# [Exercise description]
Update the entries by changing every "common name" to "vernacular name" and keeping everything else as is.

# [Record list]
-- BEGIN --
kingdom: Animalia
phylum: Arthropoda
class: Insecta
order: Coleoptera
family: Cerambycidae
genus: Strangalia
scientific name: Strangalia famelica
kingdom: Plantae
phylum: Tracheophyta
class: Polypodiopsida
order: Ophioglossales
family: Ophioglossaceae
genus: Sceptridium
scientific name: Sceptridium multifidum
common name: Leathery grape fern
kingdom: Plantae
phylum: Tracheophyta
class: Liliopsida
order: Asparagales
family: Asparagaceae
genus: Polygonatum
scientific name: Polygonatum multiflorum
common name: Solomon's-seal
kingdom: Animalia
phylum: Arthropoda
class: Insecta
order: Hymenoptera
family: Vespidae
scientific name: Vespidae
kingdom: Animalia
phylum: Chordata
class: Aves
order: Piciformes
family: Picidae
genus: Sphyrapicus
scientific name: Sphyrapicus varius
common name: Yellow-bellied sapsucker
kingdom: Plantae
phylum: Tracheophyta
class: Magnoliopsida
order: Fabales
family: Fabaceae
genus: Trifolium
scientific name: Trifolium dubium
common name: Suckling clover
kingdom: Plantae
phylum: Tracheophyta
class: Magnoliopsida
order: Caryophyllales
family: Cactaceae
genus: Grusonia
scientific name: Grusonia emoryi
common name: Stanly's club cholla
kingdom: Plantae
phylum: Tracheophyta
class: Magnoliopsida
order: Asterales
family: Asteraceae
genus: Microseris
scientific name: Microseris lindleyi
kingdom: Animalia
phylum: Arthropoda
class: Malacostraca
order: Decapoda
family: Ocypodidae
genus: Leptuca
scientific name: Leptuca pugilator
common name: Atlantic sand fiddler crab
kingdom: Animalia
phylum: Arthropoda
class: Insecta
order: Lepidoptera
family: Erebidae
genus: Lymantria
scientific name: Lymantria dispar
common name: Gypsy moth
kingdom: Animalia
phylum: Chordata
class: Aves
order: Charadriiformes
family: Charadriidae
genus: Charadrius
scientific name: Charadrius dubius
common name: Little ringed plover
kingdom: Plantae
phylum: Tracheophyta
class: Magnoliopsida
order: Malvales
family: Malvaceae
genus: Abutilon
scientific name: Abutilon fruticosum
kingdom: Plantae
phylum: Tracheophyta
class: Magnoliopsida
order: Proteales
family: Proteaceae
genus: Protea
-- END --
# [Task output]
kingdom: Animalia
phylum: Arthropoda
class: Insecta
order: Coleoptera
family: Cerambycidae
genus: Strangalia
scientific name: Strangalia famelica
kingdom: Plantae
phylum: Tracheophyta
class: Polypodiopsida
order: Ophioglossales
family: Ophioglossaceae
genus: Sceptridium
scientific name: Sceptridium multifidum
vernacular name: Leathery grape fern
kingdom: Plantae
phylum: Tracheophyta
class: Liliopsida
order: Asparagales
family: Asparagaceae
genus: Polygonatum
scientific name: Polygonatum multiflorum
vernacular name: Solomon's-seal
kingdom: Animalia
phylum: Arthropoda
class: Insecta
order: Hymenoptera
family: Vespidae
scientific name: Vespidae
kingdom: Animalia
phylum: Chordata
class: Aves
order: Piciformes
family: Picidae
genus: Sphyrapicus
scientific name: Sphyrapicus varius
vernacular name: Yellow-bellied sapsucker
kingdom: Plantae
phylum: Tracheophyta
class: Magnoliopsida
order: Fabales
family: Fabaceae
genus: Trifolium
scientific name: Trifolium dubium
vernacular name: Suckling clover
kingdom: Plantae
phylum: Tracheophyta
class: Magnoliopsida
order: Caryophyllales
family: Cactaceae
genus: Grusonia
scientific name: Grusonia emoryi
vernacular name: Stanly's club cholla
kingdom: Plantae
phylum: Tracheophyta
class: Magnoliopsida
order: Asterales
family: Asteraceae
genus: Microseris
scientific name: Microseris lindleyi
kingdom: Animalia
phylum: Arthropoda
class: Malacostraca
order: Decapoda
family: Ocypodidae
genus: Leptuca
scientific name: Leptuca pugilator
vernacular name: Atlantic sand fiddler crab
kingdom: Animalia
phylum: Arthropoda
class: Insecta
order: Lepidoptera
family: Erebidae
genus: Lymantria
scientific name: Lymantria dispar
vernacular name: Gypsy moth
kingdom: Animalia
phylum: Chordata
class: Aves
order: Charadriiformes
family: Charadriidae
genus: Charadrius
scientific name: Charadrius dubius
vernacular name: Little ringed plover
kingdom: Plantae
phylum: Tracheophyta
class: Magnoliopsida
order: Malvales
family: Malvaceae
genus: Abutilon
scientific name: Abutilon fruticosum
kingdom: Plantae
phylum: Tracheophyta
class: Magnoliopsida
order: Proteales
family: Proteaceae
genus: Protea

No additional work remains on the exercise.